» **TEXT EXCERPT**
____________________

# Schnittke and the Eastern European approach to extended tonality



## EdwardBast (Nov 25, 2013)

The Germanic "atonal" line:
1. undercut the sense of key and tonal center
2. eliminated the triad (standard major, minor and diminished chords) as the basic unit of harmony
3. suspended or loosened the gravitation that comes with key and traditional voice-leading

The Eastern European line: 
1. undercut the sense of key but facilitated new and systematic ways of establishing pitch centrality 
2. kept the triad as the basic unit
3. exploited gravitation between unrelated triads by preserving and extending aspects of traditional voice-leading

As an illustration of how this works consider the basic triadic progression underlying Schnittke's Concerto for Piano and Strings:









You can see how my example relates to the actual piano part by examining the score in this youtube performance, to which the timings below are keyed:






None of the six triads defining the principal theme in Example 1 exists in the same key as those preceding or following it, but each connects smoothly with the others by stepwise voice-leading, and some of the connections (2-3, 5-6) have an intense sense of resolution akin to a traditional cadence. The complex chords in mm. 4 and 5 of the example, which are created by stacking two triads, each have a strong, quasi-dominant attraction to the C minor triad (m. 6) because of this style of parsimonious voice-leading. The conspicuous use of these stacked chords is one way in which C minor (and then major) becomes the gravitational center of the concerto's whole first section. (In the video, hear a deceptive cadence on C at 2:59, a strong cadence on C minor at 3:32, all anticipating the climactic I-V-I progression in C major at 4:11. Another way is by analogy of progression. The first three chords go to D minor, the second three to G minor, establishing an overall progression by fifths(!) By analogy, the next step is C minor.

Note that Schnittke's language grew organically out of the harmonic language used by Prokofiev, Shostakovich, Miaskovsky, et alia. Essentially, what these composers did was to systematically exploit every possible non-diatonic triadic relationship with root motion by second or third, using maximally smooth, parsimonious voice-leading. This is what defines this school of composition and makes their method of undercutting the traditionally concept of key wholly different from the Germans.

Example 2 shows one way Schnittke increases harmonic tension in the development by stacking all sets of two adjacent triads from Example 1. Note that each set of stacked triads moves smoothly to the next by stepwise motion. As a point of interest, Schnittke derives a tone row from the basic triadic progression, consisting of four trichords, all permutations of 0,2,3. The tone row is used prominently as the bass line of a waltz (P10) at 11:45 and all twelve of its pitches hang in the air at the end of the concerto. The row statement (P0) begins at 21:24. The magical effect of this ending, however, has to do with the fact that every pitch in the row carries a memory of the triadic context from which it emerged.[/QUOTE]


----------



## JosefinaHW (Nov 21, 2015)

Word Game-Schnittke link says "Page Not found"

Have been listening to this piece on ClassicsOnline for the past week. This is an amazing piece of music; I love it. First time I listened to it a knew I had heard the first melody in the andante section before: Michael Dana used it in the soundtrack to Breach. He only used the melody line in the soundtrack.


----------

____________________

» **RECORDS SHOWN**
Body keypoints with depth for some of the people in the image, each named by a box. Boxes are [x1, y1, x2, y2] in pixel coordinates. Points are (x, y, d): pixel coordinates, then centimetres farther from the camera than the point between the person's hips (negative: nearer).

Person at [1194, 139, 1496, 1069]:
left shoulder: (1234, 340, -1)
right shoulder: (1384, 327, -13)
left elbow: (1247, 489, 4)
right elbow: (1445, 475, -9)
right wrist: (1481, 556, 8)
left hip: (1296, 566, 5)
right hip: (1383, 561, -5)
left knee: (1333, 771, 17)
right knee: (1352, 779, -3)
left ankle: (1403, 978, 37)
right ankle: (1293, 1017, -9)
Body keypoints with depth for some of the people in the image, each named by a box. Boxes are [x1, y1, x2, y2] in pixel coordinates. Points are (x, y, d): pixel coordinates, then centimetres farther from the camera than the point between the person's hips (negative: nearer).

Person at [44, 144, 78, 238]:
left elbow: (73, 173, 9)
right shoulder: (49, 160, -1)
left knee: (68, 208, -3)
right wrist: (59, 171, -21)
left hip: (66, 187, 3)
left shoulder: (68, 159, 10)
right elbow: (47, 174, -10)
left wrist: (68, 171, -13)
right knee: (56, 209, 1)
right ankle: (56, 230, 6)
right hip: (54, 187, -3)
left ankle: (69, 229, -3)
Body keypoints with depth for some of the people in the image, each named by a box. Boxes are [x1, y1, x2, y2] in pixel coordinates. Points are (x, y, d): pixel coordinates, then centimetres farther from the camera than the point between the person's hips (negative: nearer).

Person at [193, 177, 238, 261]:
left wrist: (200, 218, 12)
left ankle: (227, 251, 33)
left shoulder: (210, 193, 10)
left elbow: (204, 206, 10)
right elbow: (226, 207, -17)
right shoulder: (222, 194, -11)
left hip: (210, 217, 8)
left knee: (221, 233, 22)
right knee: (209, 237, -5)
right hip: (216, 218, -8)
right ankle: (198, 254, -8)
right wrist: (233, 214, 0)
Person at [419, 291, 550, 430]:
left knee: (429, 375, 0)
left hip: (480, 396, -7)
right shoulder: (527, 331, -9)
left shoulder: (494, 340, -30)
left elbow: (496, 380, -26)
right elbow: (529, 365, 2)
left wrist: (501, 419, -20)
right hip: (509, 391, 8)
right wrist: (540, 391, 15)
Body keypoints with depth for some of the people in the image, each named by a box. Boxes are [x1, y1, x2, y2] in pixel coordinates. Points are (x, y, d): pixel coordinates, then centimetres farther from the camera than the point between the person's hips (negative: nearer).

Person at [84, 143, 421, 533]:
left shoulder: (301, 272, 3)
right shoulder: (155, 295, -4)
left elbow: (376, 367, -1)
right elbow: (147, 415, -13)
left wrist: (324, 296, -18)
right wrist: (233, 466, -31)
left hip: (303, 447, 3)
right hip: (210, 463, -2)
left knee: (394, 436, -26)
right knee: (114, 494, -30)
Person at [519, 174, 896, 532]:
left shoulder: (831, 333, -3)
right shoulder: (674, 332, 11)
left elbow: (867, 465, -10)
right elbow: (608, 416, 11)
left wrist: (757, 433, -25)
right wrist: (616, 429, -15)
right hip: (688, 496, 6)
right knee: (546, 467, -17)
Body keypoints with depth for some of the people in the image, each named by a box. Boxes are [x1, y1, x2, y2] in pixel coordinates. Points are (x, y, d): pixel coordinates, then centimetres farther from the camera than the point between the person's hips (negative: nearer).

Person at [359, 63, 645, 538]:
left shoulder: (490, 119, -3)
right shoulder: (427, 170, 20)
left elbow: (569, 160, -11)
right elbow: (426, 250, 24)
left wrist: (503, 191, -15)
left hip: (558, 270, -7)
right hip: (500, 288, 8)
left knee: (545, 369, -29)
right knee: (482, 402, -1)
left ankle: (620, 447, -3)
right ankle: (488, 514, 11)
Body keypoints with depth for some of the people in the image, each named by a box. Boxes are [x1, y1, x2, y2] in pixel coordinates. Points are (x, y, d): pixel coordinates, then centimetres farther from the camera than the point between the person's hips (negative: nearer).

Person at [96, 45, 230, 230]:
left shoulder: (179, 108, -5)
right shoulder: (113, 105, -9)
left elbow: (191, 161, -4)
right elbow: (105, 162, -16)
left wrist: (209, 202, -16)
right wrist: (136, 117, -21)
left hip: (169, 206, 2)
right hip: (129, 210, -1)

____________________

» **TASK TO CARRY OUT**
In the forum thread on Schnittke and extended tonality, what does the Eastern European line keep as the basic unit of harmony? The items play no part in the task that follows.

» **EXERCISE ANSWER**
The triad.